Document permitting athletes to take prohibited drugs

A therapeutic use exemption (TUE), also known as a temporary use exemption, is a term created in 1991 and refers to an official medical document. The document gives an athlete permission to take a medication listed on the World Anti-Doping Agency’s (WADA) Prohibited List, normally prohibited because its use would be considered a performance enhancing drug.

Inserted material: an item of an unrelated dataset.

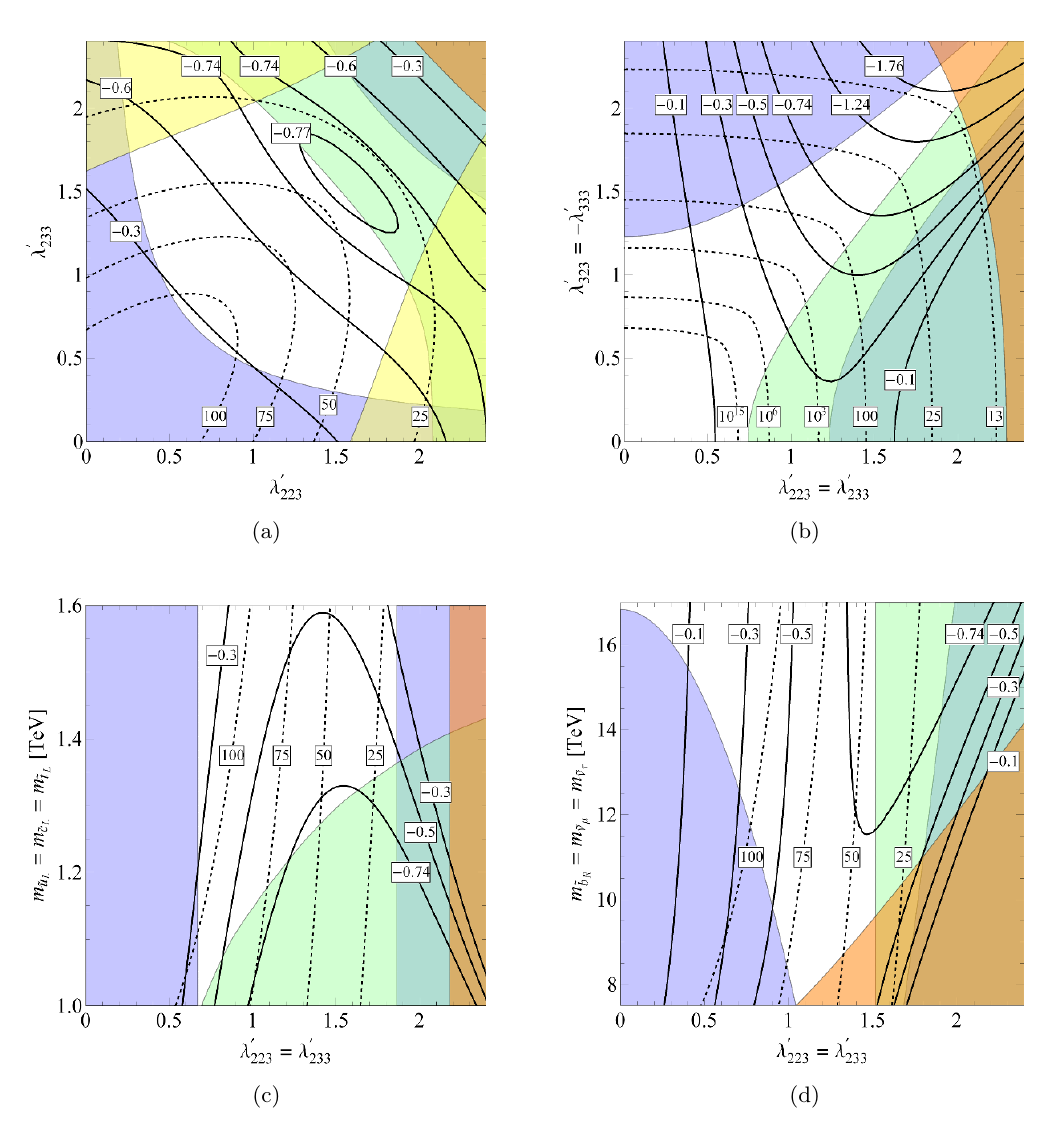
Figure 6 . Four example (cid:12)gures showing solid contours of C (cid:22) . For (cid:12)gure 6(a), we set (cid:21) 0 = 323 LL (cid:0) (cid:21) 0 = 1 : 4, m ~ = 300 GeV, m ~ u = m ~ c = m ~ = 1 : 3 TeV, and m ~ = m ~ (cid:23) = m ~ (cid:23) = 13 TeV. 333 t L W b R (cid:22) (cid:28) L L For (cid:12)gure 6(b), the masses are set to the same values as in (cid:12)gure 6(a). For (cid:12)gures 6(c) and 6(d), (cid:21) 0 , (cid:21) 0 , and the masses not being varied are again set to the values used in (cid:12)gure 6(a). Dashed 323 333 contours show energy scales of Landau poles in TeV. Parameter space excluded by (cid:28) ! (cid:22)(cid:22)(cid:22) is shown in yellow. Parameter space excluded by B s (cid:0) (cid:22) B s mixing is shown in blue. Parameter space excluded by B ! K ( (cid:3) ) (cid:23) (cid:22) (cid:23) is shown in orange. Finally, parameter space excluded by direct LHC searches is shown in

An example of a TUE is the World Anti-Doping Agency's exemption for testosterone replacement therapy. The average for a normal functioning male is a 1:1 ratio, but WADA allows up to a 4:1 ratio without testing positive for elevated testosterone. Mixed martial arts do not have as stringent anti-doping regulations as most other sports. The Journal of Legal Medicine quotes Dr. Johnny Benjamin, a medical journalist, as stating that in regards to TUEs in mixed martial arts, “TRT is far too easily abused”. In 2017, the Australian and New Zealand Sports Law Journal referred to the abuse of TUEs as “The Legal Dope”.

In 2016, Russian cyberespionage group Fancy Bear hacked into WADA's database and exfiltrated information about TUEs granted to hundreds Olympic athletes from over 20 countries (other than Russia), raising concerns over the misuse of TUEs for cheating, including Bradley Wiggins using the corticosteroid triamcinolone acetonide in 2011, 2012, and 2013.

In a recent study, 51% of professional athletes interviewed believed that athletes within their sport had received an unnecessary TUE, and another study reported 40% of professional athletes interviewed distrusted the TUE system.

Abuse of TUEs happens for more than just steroids. Adderall pills were permitted by Major League Baseball and 85% of players used them as performance enhancing drugs until 2006. In that year, the organization banned “greenies” but started granting TUEs for the substance. In eight years, the percentage of MLB players with TUEs for Adderall increased from 3 percent to 14 percent, prompting concerns that the substance is again being abused as a performance enhancing drug.

In addition to steroids, insulin is a concern for cheating with TUEs. As the Cycling Independent Reform Commission’s 2015 report to the president states, “One team doctor stated that he believed the TUE system had been regularly abused, particularly as previously mentioned, in the area of corticoids. Today there appears to be concern among riders about the way in which TUEs are used for corticoids and insulin in particular, and the extent to which they are being abused”.